--- EXTRACTED DATA ---
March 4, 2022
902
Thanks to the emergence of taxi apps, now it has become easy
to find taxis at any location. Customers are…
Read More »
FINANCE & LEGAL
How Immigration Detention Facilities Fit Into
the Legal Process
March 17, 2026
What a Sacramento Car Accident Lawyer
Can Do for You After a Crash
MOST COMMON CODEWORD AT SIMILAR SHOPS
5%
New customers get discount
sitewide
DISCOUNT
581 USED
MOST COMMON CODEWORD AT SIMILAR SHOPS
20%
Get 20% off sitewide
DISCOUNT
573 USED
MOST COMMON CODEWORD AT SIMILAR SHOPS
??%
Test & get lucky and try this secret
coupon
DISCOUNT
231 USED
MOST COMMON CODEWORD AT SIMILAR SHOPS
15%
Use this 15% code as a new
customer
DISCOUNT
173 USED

* * *

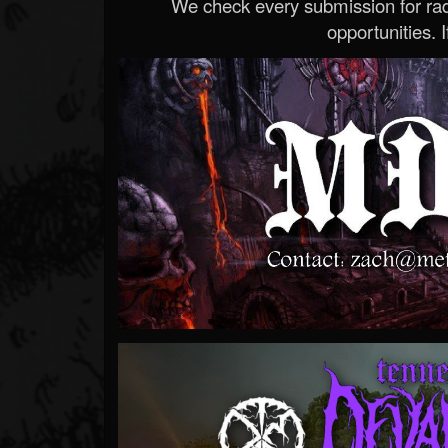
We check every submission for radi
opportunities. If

--- WHAT YOU WILL DO ---
Show a copy of each line from the records above in which the string "this" occurs.

--- WRITTEN SOLUTION ---
Test & get lucky and try this secret
Use this 15% code as a new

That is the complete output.